• [QUESTIONS ON THE MATERIAL]
a: In the overview of VRML/X3D nodes, which unit supplies the lexer used for the classic encoding?
b: Continue the overview of VRML/X3D nodes, starting after its final sentence.

• [GIVEN PASSAGE]
Nodes and other important bulding blocks of VRML/X3D (prototypes, routes and so on).
This is the central unit for VRML/X3D processing, as VRML/X3D file is basically just a graph of nodes. We represent whole VRML/X3D file by it's root node. This is what we load, save and process in this unit.
Nodes can be loaded or saved from the stream in a classic or XML encoding. For classic encoding we use a lexer in X3DLexer unit. For XML encoding, we use standard FPC DOM unit. Loading and saving of fields (in both encodings) is inside X3DFields unit.
When reading VRML/X3D files, we generally do not change the VRML/X3D graph. So we're able to save exactly the same VRML/X3D graph back to another file. See also [http://castle-engine.sourceforge.net/vrml_engine_doc/output/xsl/html/section.writing_vrml.html#section.vrml_preserving]. This allows writing various VRML/X3D processing tools, that can simply read the file, change whatever they want, and write the file back — knowing that the "untouched" parts of graph are preserved perfectly.
TX3DNode class offers a lot of methods to process VRML/X3D graph. See TX3DNode.Traverse, TX3DNode.EnumerateNodes and TX3DNode.FindNode. TX3DNode.Traverse is especially important, as it walks through VRML/X3D graph just as the specification says (accumulating transformation, visiting only active children of nodes like Switch or LOD), gathering some state (useful especially for VRML 1.0, but also used for various things in later VRML/X3D versions).
When you want to render VRML/X3D graph, you can just traverse the graph and render each geometry node (TAbstractGeometryNode instance) knowing it's state (that will contain transformation and such). Alternatively, simple renderer can also use TAbstractGeometryNode.Triangulate.
TAbstractGeometryNode is an important descendant of TX3DNode, as it defines stuff actually visible in the 3D world. It has useful routines for calculating bounding volumes, triangulating and such.

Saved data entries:
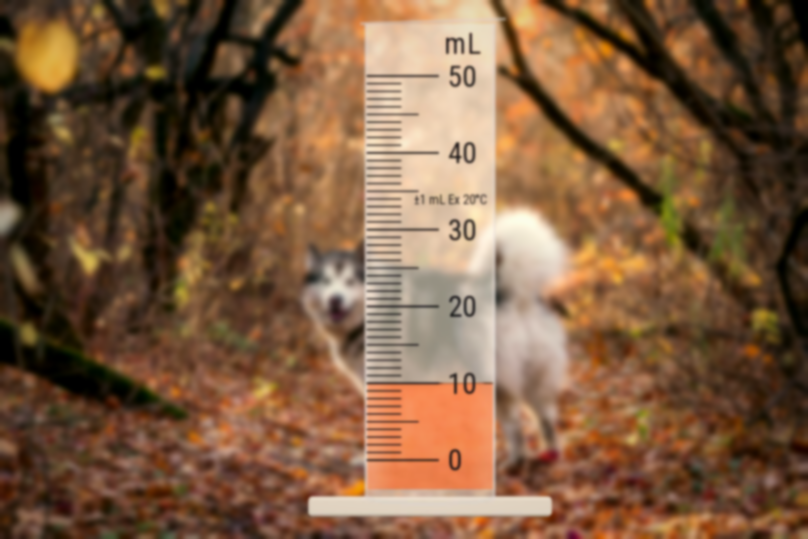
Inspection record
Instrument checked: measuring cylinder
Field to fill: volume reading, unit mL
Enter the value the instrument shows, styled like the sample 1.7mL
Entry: 10mL
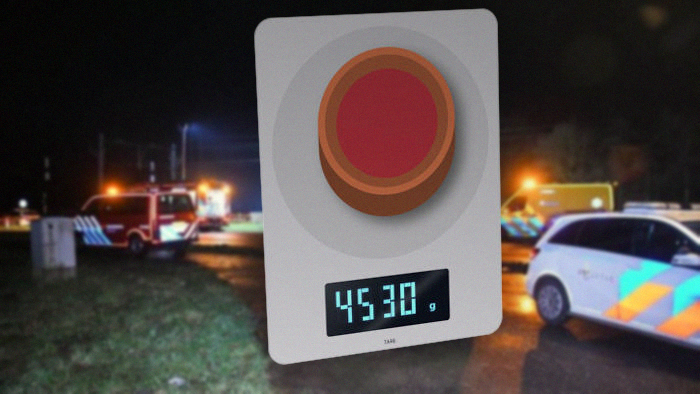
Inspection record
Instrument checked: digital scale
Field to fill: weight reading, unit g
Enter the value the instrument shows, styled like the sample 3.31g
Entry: 4530g
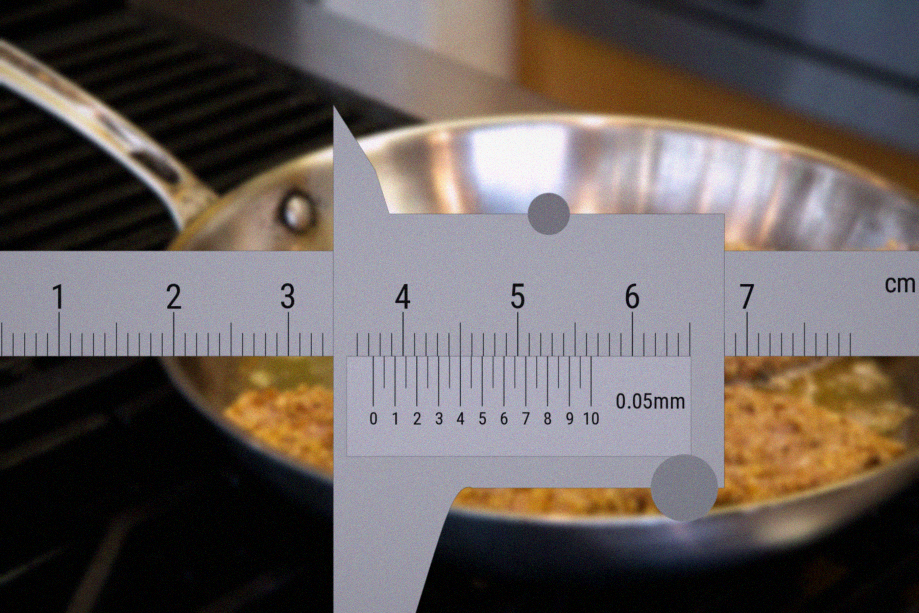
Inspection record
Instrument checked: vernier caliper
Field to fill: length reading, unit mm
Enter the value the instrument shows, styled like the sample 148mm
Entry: 37.4mm
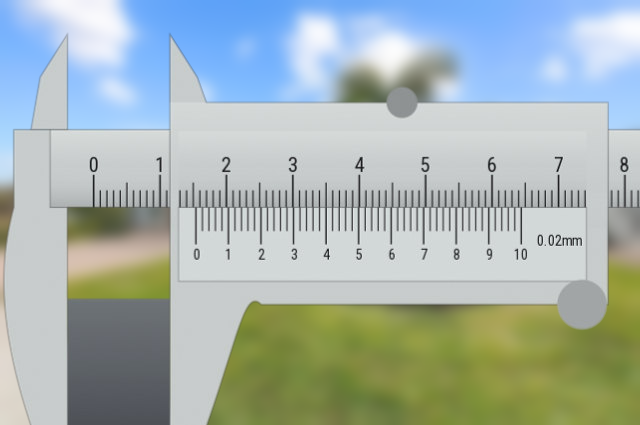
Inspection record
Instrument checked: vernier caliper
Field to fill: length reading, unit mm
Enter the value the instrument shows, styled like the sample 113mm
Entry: 15.4mm
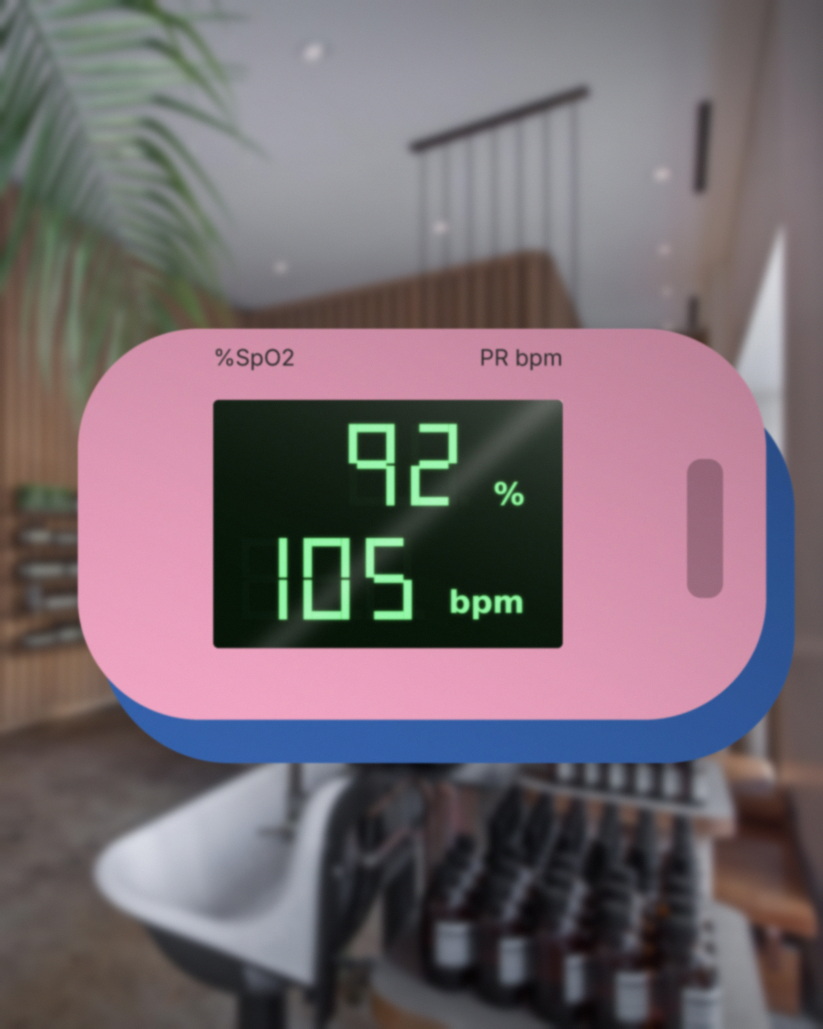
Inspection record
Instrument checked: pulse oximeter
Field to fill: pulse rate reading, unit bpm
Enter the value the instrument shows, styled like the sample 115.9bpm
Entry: 105bpm
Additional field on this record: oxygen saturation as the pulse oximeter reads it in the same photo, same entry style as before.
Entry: 92%
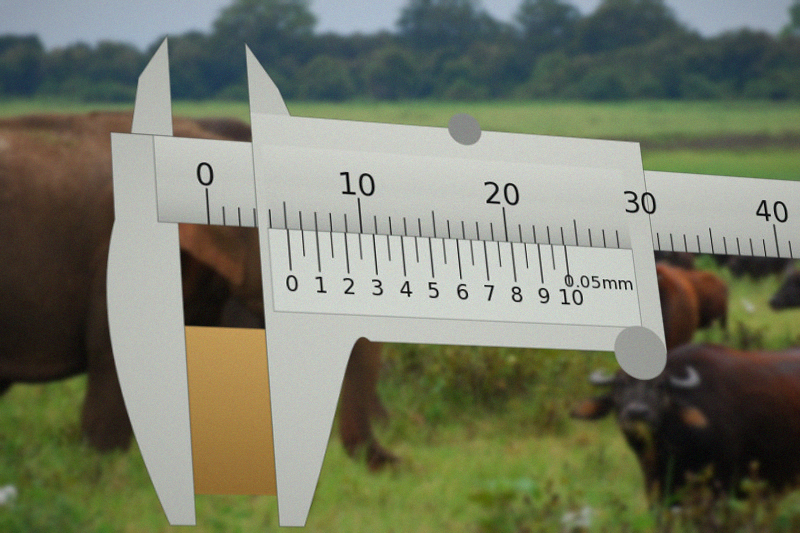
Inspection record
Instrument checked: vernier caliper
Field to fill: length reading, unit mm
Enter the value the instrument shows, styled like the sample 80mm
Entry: 5.1mm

• [YOUR WRITTEN ANSWERS]
a: The X3DLexer unit.

b:
This unit doesn't depend on OpenGL, or any other particular rendering method. So it's suitable also for CastleRayTracer, and every other possible renderer that will ever get implemented.
Your own units can define new VRML/X3D nodes, by declaring new classes descending from TX3DNode (or other, more specialized, descendant). You should register your new classes by calling NodesManager.RegisterNodeClasses.
Examples of defining your own VRML/X3D node types (without modifying sources of this unit, or any other unit) are for example in the X3DBezierCurve unit in bezier_curves demo, and LevelUnit in malfunction.
Node class names, and inheritance:
Normal VRML/X3D nodes are defined by classses named like TXxxNode. These nodes can be specified inside the VRML/X3D files. See VRML/X3D specifications, and also our extensions specification, on [http://castle-engine.sourceforge.net/vrml_x3d.php].
There are also abstract node classes. Their definitions are helpful for handling some functionality common to many descendants, and to declare allowed children in SFNode/MFNode fields. Abstract node classes are named like TAbstractXxxNode. Some of the abstract nodes are also defined by X3D specification, and some of them are just our own inventions.
Finally, there are some special-purpose node classes that play important role in our VRML/X3D organization. They are not abstract, but also their exact instances are not created under normal circumstances. These are named like TX3DXxxNode, currently these are only: TX3DNode, TX3DRootNode, TX3DUnknownNode, TX3DPrototypeNode.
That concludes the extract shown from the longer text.